My new plan is to get the half meter internal cable and the only half meter eSATA cable I could find, the Tripp Lite P950-18I.

Note that I'm even more of a VMware convert now that VMware Fusion 2.0 is out. I just love it. I'm only doing the eSATA thing so I can do high-speed external disk-to-disk copies.

Also, I found that Keyspan makes a USB to Serial adapter that I can use to provide a COM serial port (though I use it as COM 3, not sure if I can get it to be COM 1): Keyspan USA-19HS (USA = USB Serial Adapter, HS=High Speed). Works with my clunky old Win2K software under VMware, so I'm happy.

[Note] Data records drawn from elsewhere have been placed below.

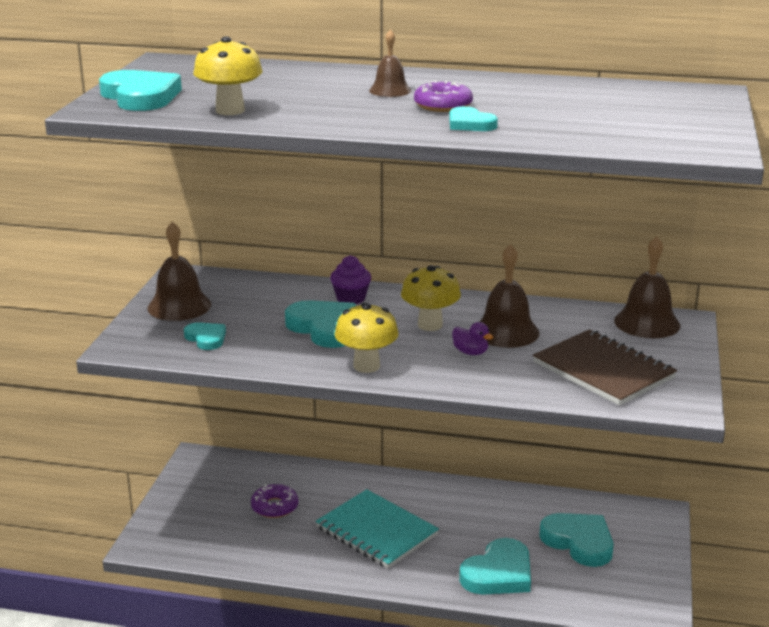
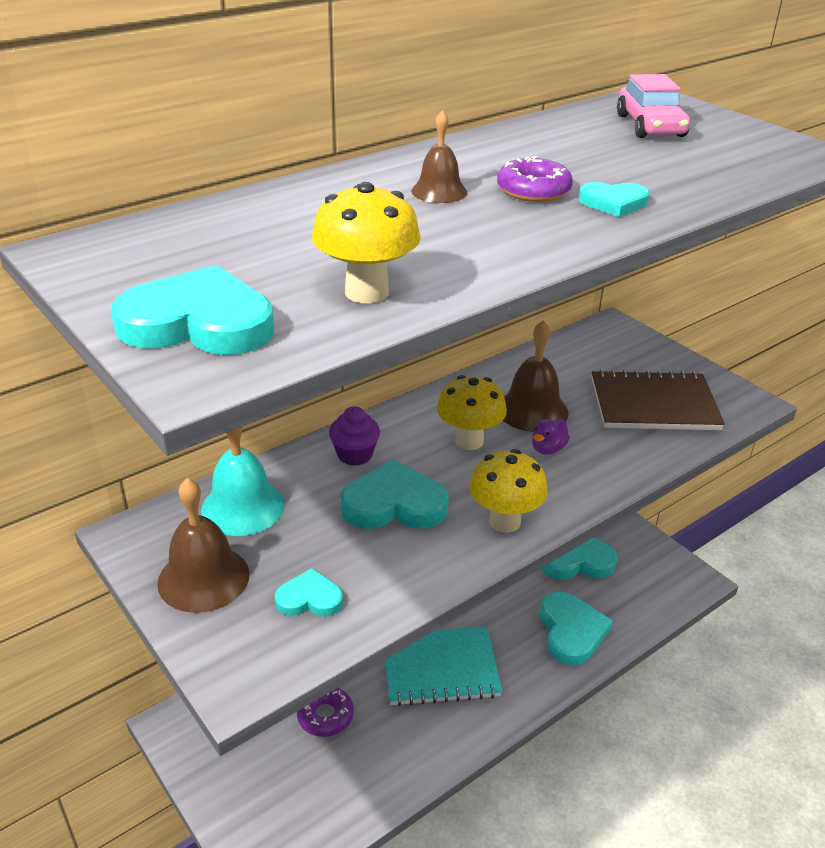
camera: 50 degrees left, 10 degrees up
(250, 290) = (242, 507): none -> turquoise bell
(470, 352) = (548, 449): purple duck -> purple duck turned 135 degrees clockwise
(642, 103) = (650, 126): none -> pink car
(647, 323) = (597, 342): brown bell -> none

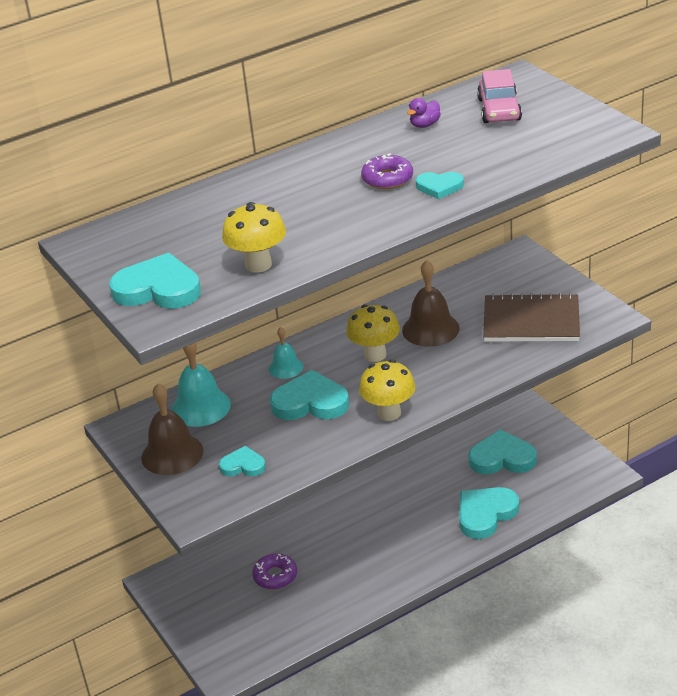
camera: 10 degrees right, 0 degrees up
(355, 455) = (286, 367): purple cupcake -> turquoise bell
(439, 191) = (322, 183): brown bell -> none
(440, 668) = (370, 542): turquoise notebook -> none
(548, 449) = (435, 359): purple duck -> purple duck (424, 125)
(571, 631) = (485, 514): turquoise heart -> turquoise heart turned 135 degrees counterclockwise

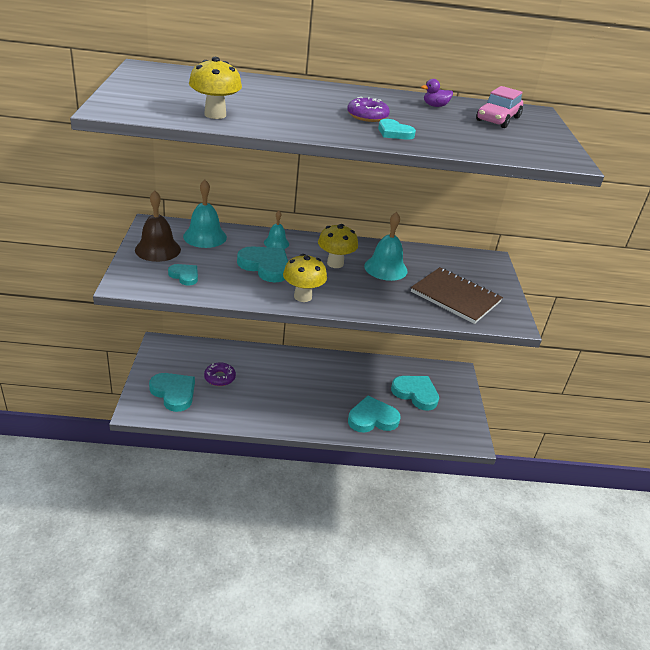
camera: 25 degrees right, 0 degrees up
(158, 289) = (139, 99): turquoise heart -> turquoise heart (174, 393)
(430, 329) = (385, 268): brown bell -> turquoise bell

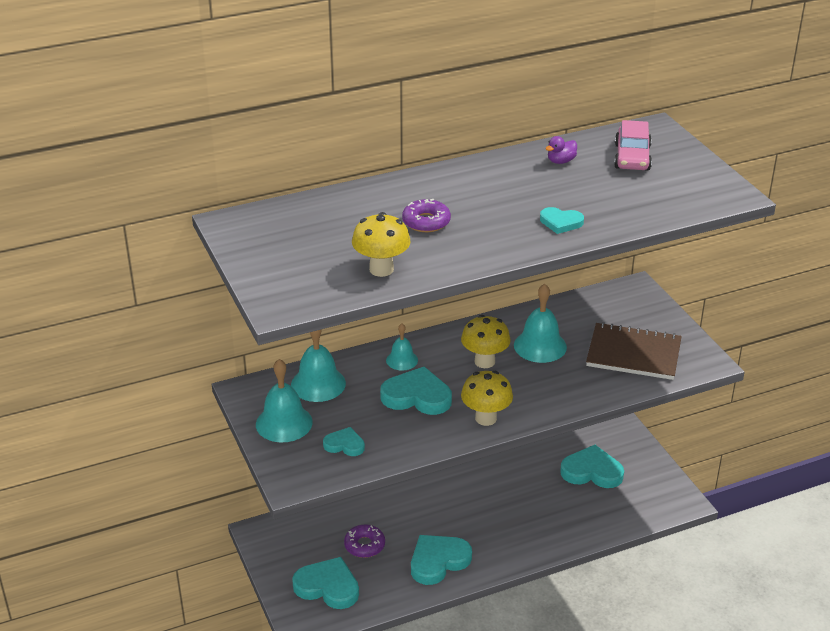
camera: 20 degrees left, 0 degrees up
(157, 249) = (284, 423): brown bell -> turquoise bell
(367, 116) = (515, 207): purple donut -> purple donut (426, 222)
(372, 418) = (566, 521): turquoise heart -> turquoise heart (438, 561)

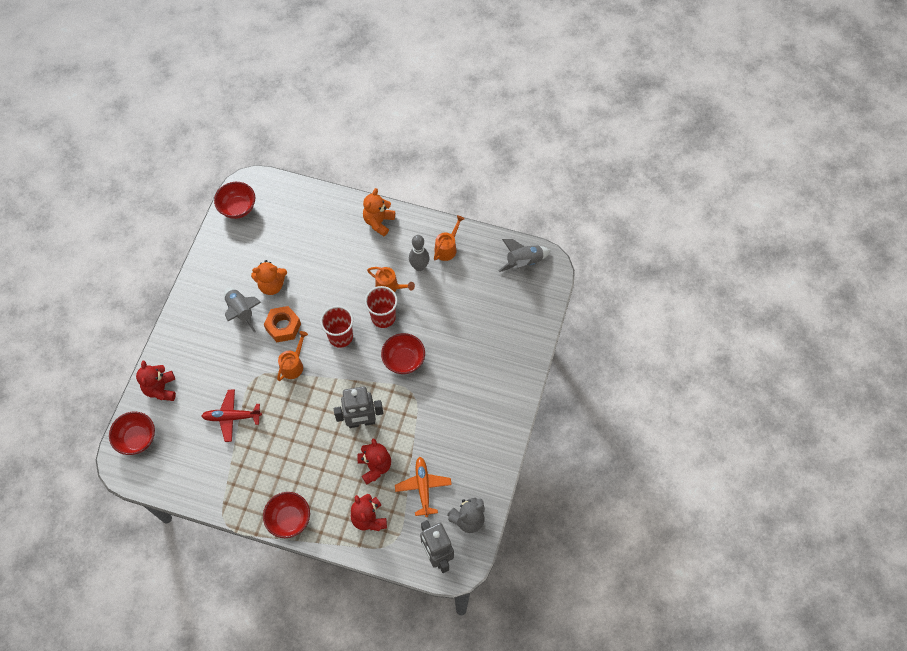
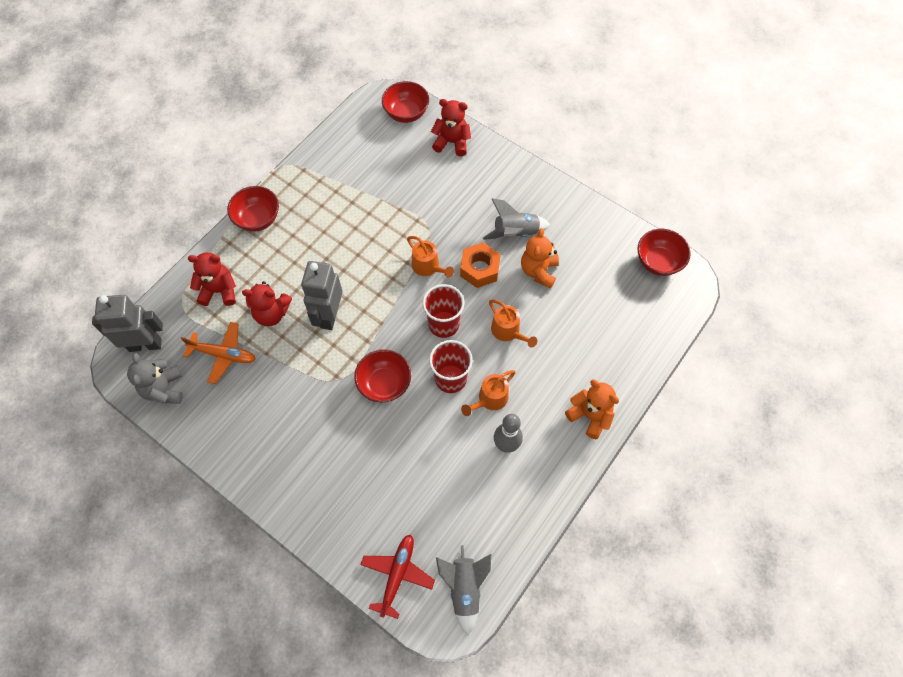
camera: 110 degrees right, 0 degrees up
(231, 417) = (392, 195): red plane -> red plane (397, 574)
(447, 248) = (522, 490): orange watering can -> orange watering can (508, 332)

I also got the Paragon NTFS for Mac kernel extension that lets me WRITE to NTFS drives as well as read from them. The only trick there is that when formatting NTFS drives from MacOS, you have to select a Master Boot Record style partition, which is not the default for Mac. So I've got my Mac writing to external NTFS drives that I then take to post houses that are running Scratch or Avid on Windows machines and the biggest problem is the crappy FireWire support on Windows. :)
 
How about something like this? Would this work well?

http://eshop.macsales.com/item/Newer Technology/MPQXES2/

You can read about it in much greater detail in several places on the net. It has the following problems:

1) Due to cable length, it can only fit in the top slot. This means that if you have an Apple Raid card (which, due to cable length, can only fit in the top slot), then you can't use it.
2) It connects to on board SATA ports that are meant for optical disk drives (low performance) and are not seen by Windows under Boot Camp. So they are not as good as using the main SATA ports. In particular, you cannot boot a Boot Camp partition off them or use drives connected to them under Boot Camp.
3) As I mentioned in my previous post, they're still really only SATA ports, not eSATA ports, and as a result you are at risk of having trouble due to cable lengths.

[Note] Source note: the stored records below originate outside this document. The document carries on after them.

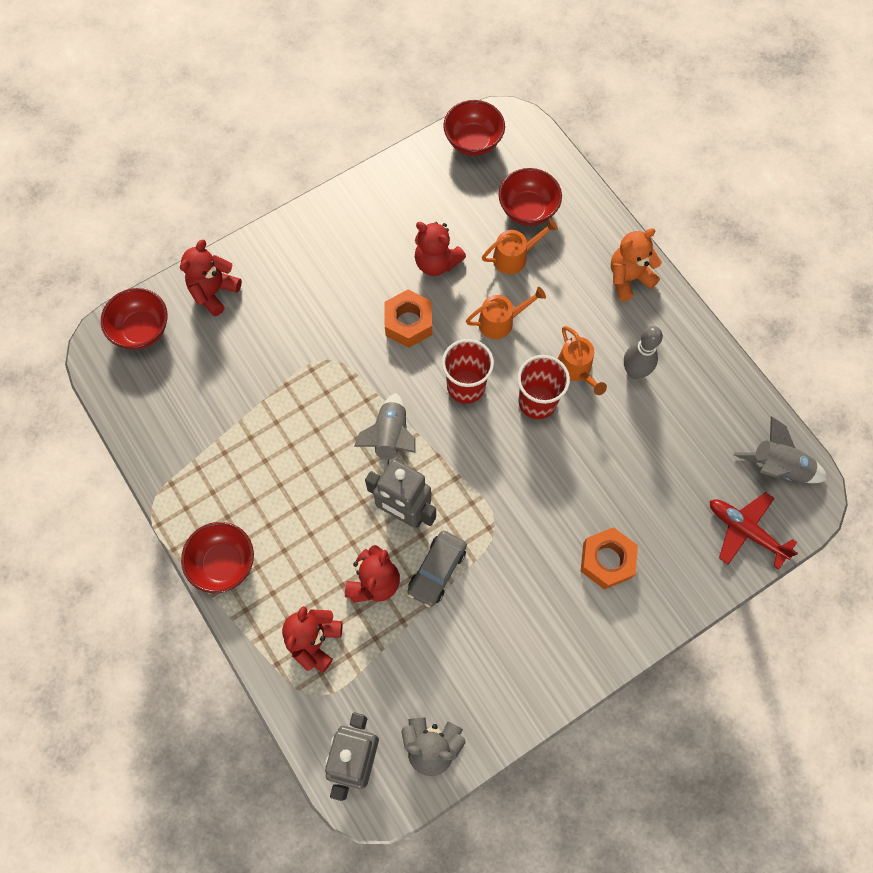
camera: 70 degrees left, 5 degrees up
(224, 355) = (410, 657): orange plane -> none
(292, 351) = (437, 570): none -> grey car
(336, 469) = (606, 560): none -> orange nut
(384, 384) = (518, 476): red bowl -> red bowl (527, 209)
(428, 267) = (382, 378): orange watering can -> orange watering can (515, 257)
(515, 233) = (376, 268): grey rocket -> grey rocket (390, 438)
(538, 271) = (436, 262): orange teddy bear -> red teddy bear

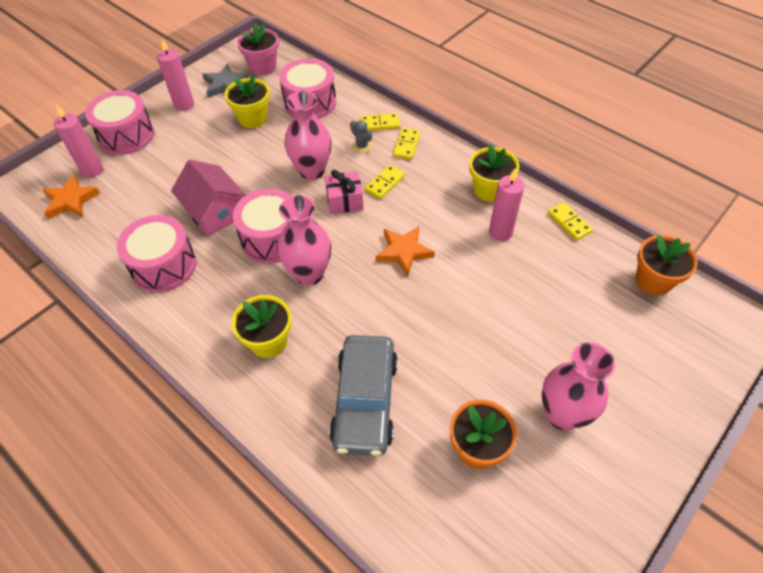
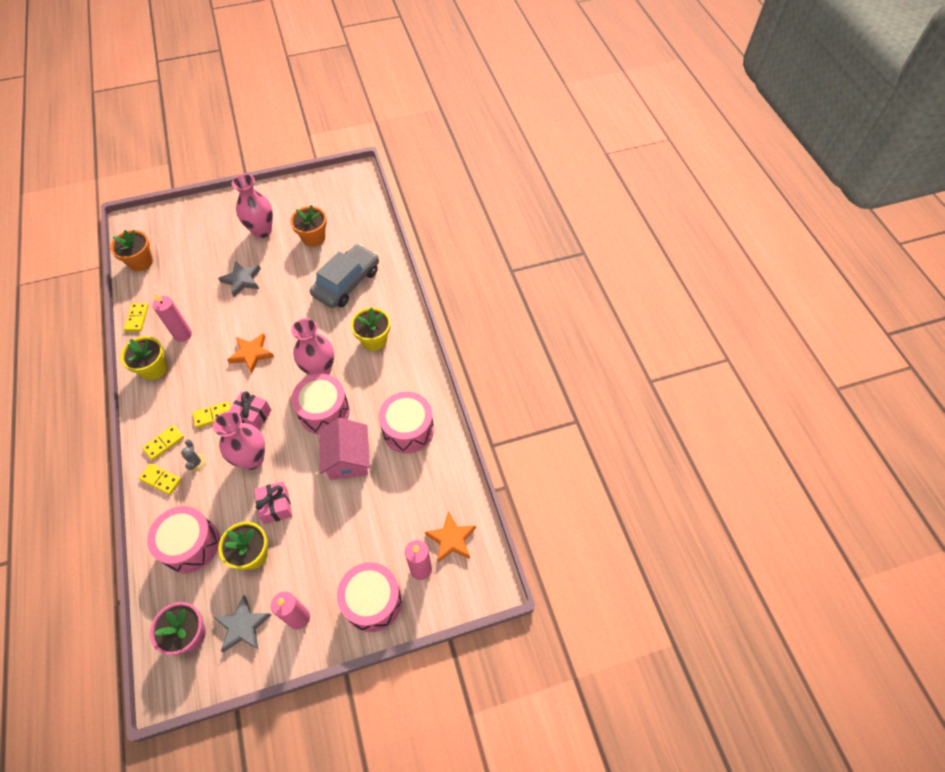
camera: 150 degrees left, 5 degrees up
(258, 151) = (276, 506): none -> pink gift
(507, 326) = (242, 280): none -> grey star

For the most part, I'd advise getting a real eSATA card instead.
 
Yeah, I'm seeing some reports online about the battery reconditioning... Yikes. Recharge times are all over the place, some people reporting just a few hours, some reporting days. WTF? I guess I'll see what happens...

My RAID card took several days (3 charge/discharge cycles, if I recall correctly) before it came up to full charge. That battery finally failed only 9 months later. Fortunately still under AppleCare, Apple completely replaced the card rather than replacing just the battery. I hope when it's out of warranty replacing the battery only will be an option.